On Feb. 1, 2021, the Missouri Department of Revenue adopted final regulation 12 CSR 10-2.076 to provide clarification and definitions applicable to the state's 2018 apportionment and sourcing law, which implemented for most taxpayers a mandatory single sales factor apportionment and market-based sourcing method for tax years beginning on or after Jan. 1, 2020. New definitions include ‘allocation,’ ‘net income’ and ‘taxable in another state.’ The regulation also clarifies the statutory definition of ‘receipts;’ by specifying which receipts are excluded from sales factor. Applicable to the sale of services, the regulation also defines, and provides specific examples for, the ‘ultimate beneficiary of the service.’ The examples address investment advising or investment management services as well as advertising services and guidance is provided for approximation of the ultimate beneficiary of services. The statutory definition of ‘apportionable income’ is further clarified by the regulations, and guidance is provided to assist taxpayers in determining unitary group members, among other things.

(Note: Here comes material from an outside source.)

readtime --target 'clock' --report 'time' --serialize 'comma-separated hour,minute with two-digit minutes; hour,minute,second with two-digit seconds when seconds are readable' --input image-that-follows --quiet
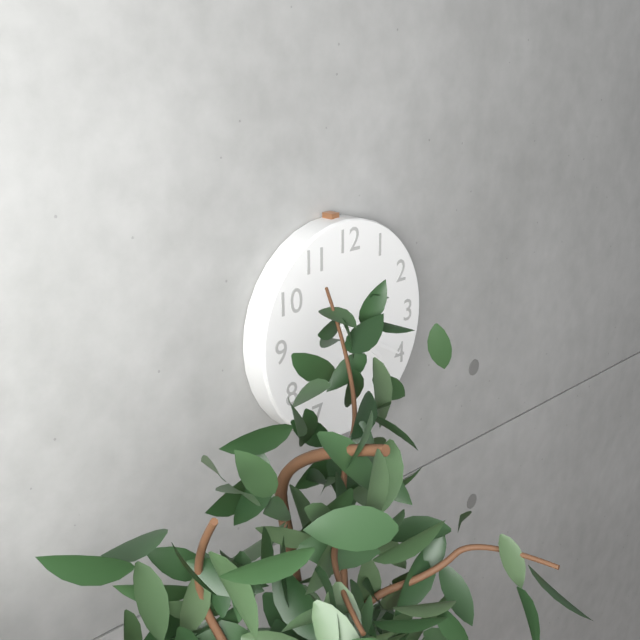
4,20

On March 5, 2021, the New Hampshire Department of Revenue Administration adopted detailed final rules in accordance with New Hampshire’s 2019 apportionment legislation that implemented market-based sourcing requirements for sales other than sales of tangible personal property. The market-based sourcing provisions are effective for tax years that end on or after Dec. 31, 2021 and replace the state’s sourcing method based on costs of performance for such sales, applicable for both the Business Profits Tax and the Business Enterprise Tax. The regulations provide detailed rules for many specific types of sales other than sales of tangible personal property, and incorporate the legislation’s sales factor throw-out rule. For more information on the referenced legislation, please read RSM Tax Alert, New Hampshire adopts market-based sourcing.
On March 18, 2021, New Jersey updated Technical Bulletin 90, Tax Credits and Combined Returns in accordance with prior combined reporting legislation clarifying the impact of the law on the treatment of tax credits in the context of combined reporting. Specifically, the bulletin states that it is the taxable member, not the group, who owns the tax credits it earned, unless a statute states otherwise. Moreover, the taxable member that earned the credit has the right to any credit carryover for future use and continues to possess that credit upon leaving the combined group. The bulletin provides specific guidance on sharing and utilizing of tax credits under the mandatory combined reporting law.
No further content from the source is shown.